Concurrency Invariants

  1. Each stage closes its own output: not the input, never another stage's channel.
  2. Single close per channel: each output channel is closed exactly once.
  3. No value duplication: a single-worker stage produces output values one-to-one with input values (modulo filter logic).
  4. Cancellation cascades: ctx cancel causes every stage to exit in finite time (assuming stages respect ctx).
  5. No leaked goroutines: after all stages exit, no goroutine remains.

Composition Rules

For stages S1: A → B and S2: B → C, the composition Then(S1, S2): A → C is defined as:

func Then[A, B, C any](s1 Stage[A, B], s2 Stage[B, C]) Stage[A, C] {
    return func(ctx context.Context, in <-chan A) <-chan C {
        return s2(ctx, s1(ctx, in))
    }
}

Composition is associative: Then(Then(S1, S2), S3) ≡ Then(S1, Then(S2, S3)).

A pipeline is Sn ∘ ... ∘ S2 ∘ S1 applied to a source channel.

For parallel stages, the compositional operator is Parallel(S, n):

func Parallel[In, Out any](s Stage[In, Out], n int) Stage[In, Out] {
    return func(ctx context.Context, in <-chan In) <-chan Out {
        outs := make([]<-chan Out, n)
        for i := 0; i < n; i++ {
            outs[i] = s(ctx, in)
        }
        return Merge(ctx, outs...)
    }
}

Parallel(S, n) violates order preservation but increases throughput.


Edge Cases

  • Empty input: source closes its output immediately; each stage drains immediately; pipeline completes.
  • Single value: pipeline processes one value, then drains.
  • Source error: producer logs and closes early; downstream stages see closure and exit cleanly.
  • Stage panic: implementation-defined. The spec allows the panic to propagate (terminating the pipeline) or to be recovered (continuing but logging).
  • Ctx cancelled at call site: every stage exits at first select; out closes immediately.

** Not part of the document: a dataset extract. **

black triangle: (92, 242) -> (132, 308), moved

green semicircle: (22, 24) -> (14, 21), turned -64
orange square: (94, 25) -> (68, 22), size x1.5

Reference Stage Implementation

func MapStage[In, Out any](
    ctx context.Context,
    in <-chan In,
    f func(In) Out,
) <-chan Out {
    out := make(chan Out)
    go func() {
        defer close(out)
        for {
            select {
            case <-ctx.Done():
                return
            case v, ok := <-in:
                if !ok {
                    return
                }
                r := f(v)
                select {
                case <-ctx.Done():
                    return
                case out <- r:
                }
            }
        }
    }()
    return out
}

This satisfies every clause above. The two-select sandwich is mandatory.


Compliance Checks

A test suite for any stage must verify:

  1. Empty input → closed output.
  2. N input values → at most N output values; in non-fanout stages, exactly N (modulo filter).
  3. Cancel ctx mid-stream → output closes in finite time; no goroutine leak.
  4. After test, goleak.VerifyNone(t) passes.
  5. go test -race reports no races.

For pipelines (multiple stages composed):

  1. End-to-end: known input → known output; assert multiset equality.
  2. Cancel: in-flight items dropped; pipeline shuts down; no leak.
  3. Source error: pipeline drains gracefully.

Summary

A pipeline stage is a function with the signature func(ctx, in) out that spawns goroutines, reads from in, writes to out, uses the two-select sandwich, and closes out on exit. Pipelines compose stages associatively. Closing cascades through the chain; ctx cancellation propagates similarly. Order is preserved in single-worker stages; lost in fan-out stages. The reference implementation is small; the compliance suite is the contract.